By Carleton Rivers, MS, RD, LD
Breakfast
- Add vegetables to your omelet (like bell peppers, onion, spinach, broccoli, zucchini, squash and/or tomatoes)
- Put sliced fresh fruit on your plain, unsweetened yogurt or oatmeal
- Have a bowl of berries as a side dish with your morning eggs
Lunch
- Eat a salad that is packed with vegetables and dark leafy green lettuce; not just iceberg lettuce!

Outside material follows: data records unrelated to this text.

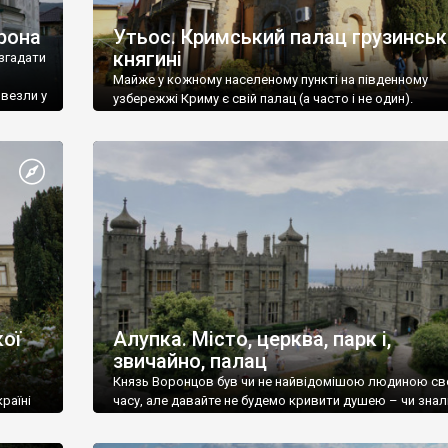
рона
Утьос. Кримський палац грузинськ
княгині
згадати
Майже у кожному населеному пункті на південному
ивезли у
узбережжі Криму є свій палац (а часто і не один).
ої
Алупка. Місто, церква, парк і,
звичайно, палац
Князь Воронцов був чи не найвідомішою людиною св
раїні
часу, але давайте не будемо кривити душею – чи знал
це прізвище до відвідин Алупки? Мабуть все таки ні.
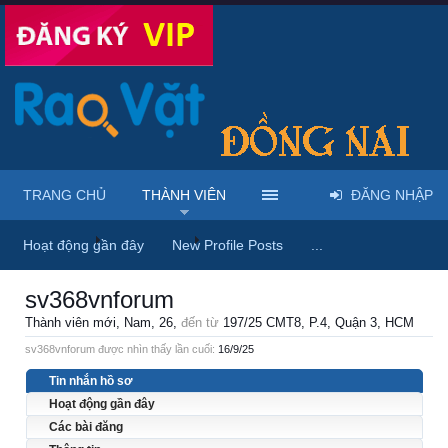
TRANG CHỦ
THÀNH VIÊN
ĐĂNG NHẬP
Trang chủ
Thành viên
sv368vnforum
Hoạt động gần đây
New Profile Posts
...
sv368vnforum
Thành viên mới
, Nam, 26,
đến từ
197/25 CMT8, P.4, Quận 3, HCM
sv368vnforum được nhìn thấy lần cuối:
16/9/25
Tin nhắn hồ sơ
Hoạt động gần đây
Các bài đăng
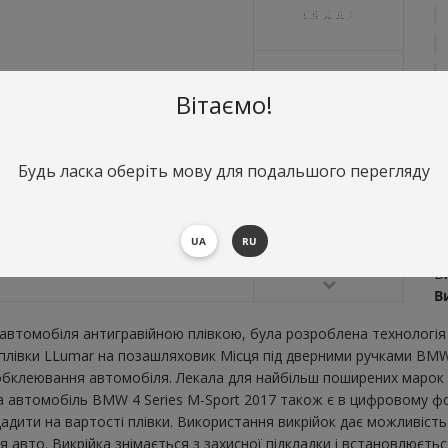
Вітаємо!
Будь ласка оберіть мову для подальшого перегляду
О
М
UA
RU
S
Ви
В
втомобіля антигравійною плівкою, була розроблена технологія 
ї плівки LLumar на позашляховик Місця під дверними ручками BMW
бклеювання автомобіля. Лекала для найбільш поширених марок і
а автомобіль BMW 4 Series M-Sport 2017 також є в цифровому фо
щадити на вартості плівки. Використання викрійок дає можливість 
вто. Викрійка знімається з захисної підкладки і встановлюється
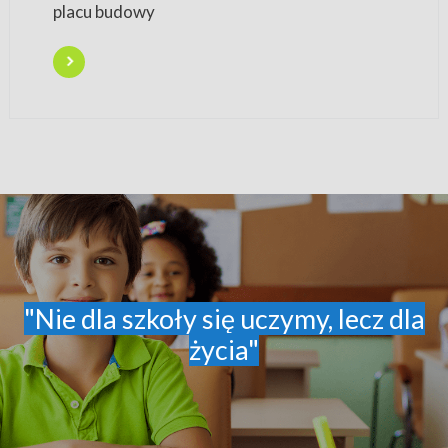
placu budowy
"Nie dla szkoły się uczymy, lecz dla
życia"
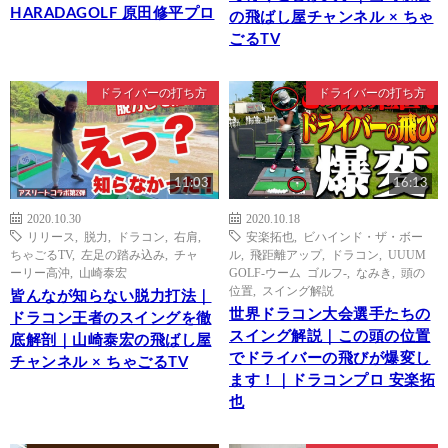
HARADAGOLF 原田修平プロ
の飛ばし屋チャンネル × ちゃ
ごるTV
ドライバーの打ち方
ドライバーの打ち方
11:03
16:13
2020.10.30
2020.10.18
リリース
,
脱力
,
ドラコン
,
右肩
,
安楽拓也
,
ビハインド・ザ・ボー
ちゃごるTV
,
左足の踏み込み
,
チャ
ル
,
飛距離アップ
,
ドラコン
,
UUUM
ーリー高沖
,
山崎泰宏
GOLF-ウーム ゴルフ-
,
なみき
,
頭の
位置
,
スイング解説
皆んなが知らない脱力打法｜
世界ドラコン大会選手たちの
ドラコン王者のスイングを徹
スイング解説｜この頭の位置
底解剖｜山崎泰宏の飛ばし屋
でドライバーの飛びが爆変し
チャンネル × ちゃごるTV
ます！｜ドラコンプロ 安楽拓
也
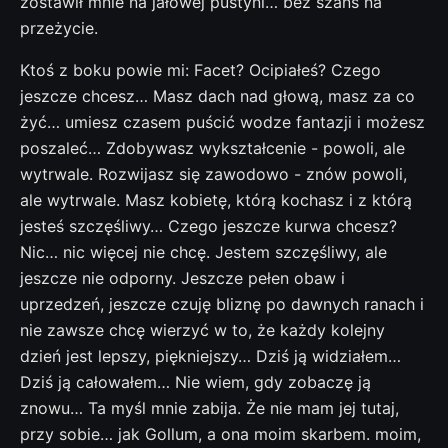
zostawił mnie na jałowej pustyni… bez szans na
przeżycie.
Ktoś z boku powie mi: Facet? Ocipiałeś? Czego
jeszcze chcesz… Masz dach nad głową, masz za co
żyć… umiesz czasem puścić wodze fantazji i możesz
poszaleć… Zdobywasz wykształcenie - powoli, ale
wytrwale. Rozwijasz się zawodowo - znów powoli,
ale wytrwale. Masz kobietę, którą kochasz i z którą
jesteś szczęśliwy… Czego jeszcze kurwa chcesz?
Nic… nic więcej nie chcę. Jestem szczęśliwy, ale
jeszcze nie odporny. Jeszcze pełen obaw i
uprzedzeń, jeszcze czuję bliznę po dawnych ranach i
nie zawsze chcę wierzyć w to, że każdy kolejny
dzień jest lepszy, piękniejszy… Dziś ją widziałem…
Dziś ją całowałem… Nie wiem, gdy zobaczę ją
znowu… Ta myśl mnie zabija. Że nie mam jej tutaj,
przy sobie… jak Gollum, a ona moim skarbem. moim,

- Add a handful of baby carrots or celery sticks to your lunch
- Eat a piece of fruit (like an apple or orange) or have unsweetened applesauce
- Wrap deli meat and cheese around vegetables to make a deli roll-up
Dinner
- Add chopped vegetables to casseroles and sauces
- Eat steamed or sautéed vegetables as a side dish
Snack
- Dip vegetables (like carrots or celery) into salad dressing
- Spread cream cheese, peanut butter or pimiento cheese onto celery sticks
- Eat a spoonful of peanut butter spread with an apple
Dessert
- Eat a small piece of fresh fruit (like half an apple or 1 cup of berries)
- Top a bowl full of berries with sugar-free whipped cream
Modified source: Beth Marks, J. S. (2010). Health Matters: The Exercise Nutrition Health Education Curriculum for People with Developmental Disabilities. Paul H. Brookes Publishing Co.